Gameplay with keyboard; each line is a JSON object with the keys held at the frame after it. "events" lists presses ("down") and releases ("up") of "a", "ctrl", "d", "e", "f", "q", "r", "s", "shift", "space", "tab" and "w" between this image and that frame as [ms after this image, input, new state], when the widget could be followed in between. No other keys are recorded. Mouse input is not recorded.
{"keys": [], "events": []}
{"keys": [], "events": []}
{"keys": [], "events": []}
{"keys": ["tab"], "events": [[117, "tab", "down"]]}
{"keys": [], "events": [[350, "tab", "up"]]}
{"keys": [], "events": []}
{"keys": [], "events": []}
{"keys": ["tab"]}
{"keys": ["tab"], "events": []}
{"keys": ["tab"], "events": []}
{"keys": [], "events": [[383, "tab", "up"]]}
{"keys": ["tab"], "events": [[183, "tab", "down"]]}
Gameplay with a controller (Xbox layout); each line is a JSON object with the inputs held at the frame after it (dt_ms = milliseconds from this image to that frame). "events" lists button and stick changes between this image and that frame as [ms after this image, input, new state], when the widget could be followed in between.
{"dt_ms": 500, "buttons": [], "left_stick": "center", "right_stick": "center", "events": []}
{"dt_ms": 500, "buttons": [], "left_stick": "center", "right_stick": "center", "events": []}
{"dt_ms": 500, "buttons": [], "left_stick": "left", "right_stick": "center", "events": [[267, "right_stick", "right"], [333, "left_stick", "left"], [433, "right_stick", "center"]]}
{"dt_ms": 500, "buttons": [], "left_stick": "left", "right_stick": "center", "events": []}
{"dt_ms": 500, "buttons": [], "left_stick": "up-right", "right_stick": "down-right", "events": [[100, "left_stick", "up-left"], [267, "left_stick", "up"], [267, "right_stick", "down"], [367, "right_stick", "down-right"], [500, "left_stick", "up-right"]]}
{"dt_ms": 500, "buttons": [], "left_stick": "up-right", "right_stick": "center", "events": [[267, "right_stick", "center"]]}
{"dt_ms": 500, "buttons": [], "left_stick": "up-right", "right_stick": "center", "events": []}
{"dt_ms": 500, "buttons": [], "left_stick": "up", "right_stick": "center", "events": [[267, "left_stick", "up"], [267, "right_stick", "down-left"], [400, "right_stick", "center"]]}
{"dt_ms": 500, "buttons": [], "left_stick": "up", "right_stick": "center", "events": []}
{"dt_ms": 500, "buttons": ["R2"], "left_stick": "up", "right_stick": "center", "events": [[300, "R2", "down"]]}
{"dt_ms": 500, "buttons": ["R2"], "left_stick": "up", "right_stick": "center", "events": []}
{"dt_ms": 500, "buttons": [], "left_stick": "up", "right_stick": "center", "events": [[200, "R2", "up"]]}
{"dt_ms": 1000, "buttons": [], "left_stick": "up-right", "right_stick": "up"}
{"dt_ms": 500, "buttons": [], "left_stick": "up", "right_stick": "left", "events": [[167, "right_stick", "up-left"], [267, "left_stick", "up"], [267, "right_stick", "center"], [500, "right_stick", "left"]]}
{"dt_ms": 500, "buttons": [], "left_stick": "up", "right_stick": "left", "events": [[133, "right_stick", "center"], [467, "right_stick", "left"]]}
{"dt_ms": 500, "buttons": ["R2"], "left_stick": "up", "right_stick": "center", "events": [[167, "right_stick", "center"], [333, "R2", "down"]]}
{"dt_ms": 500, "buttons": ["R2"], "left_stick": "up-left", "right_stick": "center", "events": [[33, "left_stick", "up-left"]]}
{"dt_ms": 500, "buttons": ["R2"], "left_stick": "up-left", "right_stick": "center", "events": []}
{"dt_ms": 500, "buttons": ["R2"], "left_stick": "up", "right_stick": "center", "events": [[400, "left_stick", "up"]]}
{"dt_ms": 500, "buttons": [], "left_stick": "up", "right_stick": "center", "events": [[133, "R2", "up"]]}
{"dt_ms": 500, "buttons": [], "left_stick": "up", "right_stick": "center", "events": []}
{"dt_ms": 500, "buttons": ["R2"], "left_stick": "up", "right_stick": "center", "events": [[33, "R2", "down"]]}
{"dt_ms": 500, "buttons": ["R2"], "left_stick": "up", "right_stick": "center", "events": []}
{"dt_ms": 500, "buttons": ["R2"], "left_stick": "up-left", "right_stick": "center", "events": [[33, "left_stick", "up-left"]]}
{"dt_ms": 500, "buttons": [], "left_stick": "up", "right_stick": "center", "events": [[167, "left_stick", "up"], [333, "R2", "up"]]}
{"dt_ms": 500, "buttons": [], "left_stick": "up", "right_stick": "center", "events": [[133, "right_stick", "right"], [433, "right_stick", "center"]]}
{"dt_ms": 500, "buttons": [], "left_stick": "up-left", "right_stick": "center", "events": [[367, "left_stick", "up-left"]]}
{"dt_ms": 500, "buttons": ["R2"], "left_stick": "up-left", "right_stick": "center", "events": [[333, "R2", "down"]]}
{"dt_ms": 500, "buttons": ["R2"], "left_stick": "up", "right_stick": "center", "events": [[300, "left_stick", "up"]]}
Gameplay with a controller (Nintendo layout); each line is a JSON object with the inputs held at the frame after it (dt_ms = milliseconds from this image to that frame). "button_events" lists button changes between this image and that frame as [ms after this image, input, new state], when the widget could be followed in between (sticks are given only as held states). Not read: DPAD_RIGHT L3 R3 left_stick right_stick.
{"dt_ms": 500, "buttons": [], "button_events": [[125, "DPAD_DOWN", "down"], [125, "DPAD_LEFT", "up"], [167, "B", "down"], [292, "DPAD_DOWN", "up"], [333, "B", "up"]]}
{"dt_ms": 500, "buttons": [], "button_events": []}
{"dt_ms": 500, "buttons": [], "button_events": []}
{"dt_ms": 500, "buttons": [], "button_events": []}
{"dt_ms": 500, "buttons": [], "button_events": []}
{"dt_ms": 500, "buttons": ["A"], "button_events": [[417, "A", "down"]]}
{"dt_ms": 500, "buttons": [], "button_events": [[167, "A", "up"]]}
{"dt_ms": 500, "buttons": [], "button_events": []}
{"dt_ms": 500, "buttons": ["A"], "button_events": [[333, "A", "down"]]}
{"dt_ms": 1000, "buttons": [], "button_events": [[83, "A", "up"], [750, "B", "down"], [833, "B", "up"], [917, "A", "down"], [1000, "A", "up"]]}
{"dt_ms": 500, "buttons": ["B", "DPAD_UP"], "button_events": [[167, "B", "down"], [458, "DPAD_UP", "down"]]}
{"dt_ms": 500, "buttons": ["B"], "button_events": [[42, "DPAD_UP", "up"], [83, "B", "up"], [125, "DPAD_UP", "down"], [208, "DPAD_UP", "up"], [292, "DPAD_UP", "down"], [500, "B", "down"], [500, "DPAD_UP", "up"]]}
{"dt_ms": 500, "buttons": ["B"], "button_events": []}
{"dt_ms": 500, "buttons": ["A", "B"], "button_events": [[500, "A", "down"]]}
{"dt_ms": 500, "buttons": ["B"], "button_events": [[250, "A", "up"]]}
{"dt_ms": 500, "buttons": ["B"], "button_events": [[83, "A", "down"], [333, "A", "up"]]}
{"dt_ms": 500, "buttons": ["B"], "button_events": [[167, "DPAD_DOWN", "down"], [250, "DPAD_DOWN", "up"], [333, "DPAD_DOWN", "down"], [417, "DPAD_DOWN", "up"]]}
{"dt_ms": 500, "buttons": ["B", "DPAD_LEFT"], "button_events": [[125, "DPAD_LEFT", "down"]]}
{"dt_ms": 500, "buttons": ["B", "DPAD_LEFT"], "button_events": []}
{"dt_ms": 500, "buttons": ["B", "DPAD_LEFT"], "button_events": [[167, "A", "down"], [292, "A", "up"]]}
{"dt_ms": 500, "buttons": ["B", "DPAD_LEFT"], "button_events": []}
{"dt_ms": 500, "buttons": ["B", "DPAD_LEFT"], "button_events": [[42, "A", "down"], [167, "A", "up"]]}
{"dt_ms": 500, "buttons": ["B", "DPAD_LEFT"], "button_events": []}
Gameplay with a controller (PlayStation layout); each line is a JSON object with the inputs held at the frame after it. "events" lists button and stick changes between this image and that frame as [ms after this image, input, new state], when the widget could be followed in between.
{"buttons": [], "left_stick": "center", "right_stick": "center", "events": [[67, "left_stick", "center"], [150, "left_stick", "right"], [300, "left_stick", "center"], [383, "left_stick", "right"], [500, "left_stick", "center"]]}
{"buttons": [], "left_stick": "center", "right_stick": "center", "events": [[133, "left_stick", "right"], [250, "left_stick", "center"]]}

* * *

◆ **Problem details**
Please go line by line through the records above, copying each one that holds the string "milliseconds".

◆ **Result of this task**
Gameplay with a controller (Xbox layout); each line is a JSON object with the inputs held at the frame after it (dt_ms = milliseconds from this image to that frame). "events" lists button and stick changes between this image and that frame as [ms after this image, input, new state], when the widget could be followed in between.
Gameplay with a controller (Nintendo layout); each line is a JSON object with the inputs held at the frame after it (dt_ms = milliseconds from this image to that frame). "button_events" lists button changes between this image and that frame as [ms after this image, input, new state], when the widget could be followed in between (sticks are given only as held states). Not read: DPAD_RIGHT L3 R3 left_stick right_stick.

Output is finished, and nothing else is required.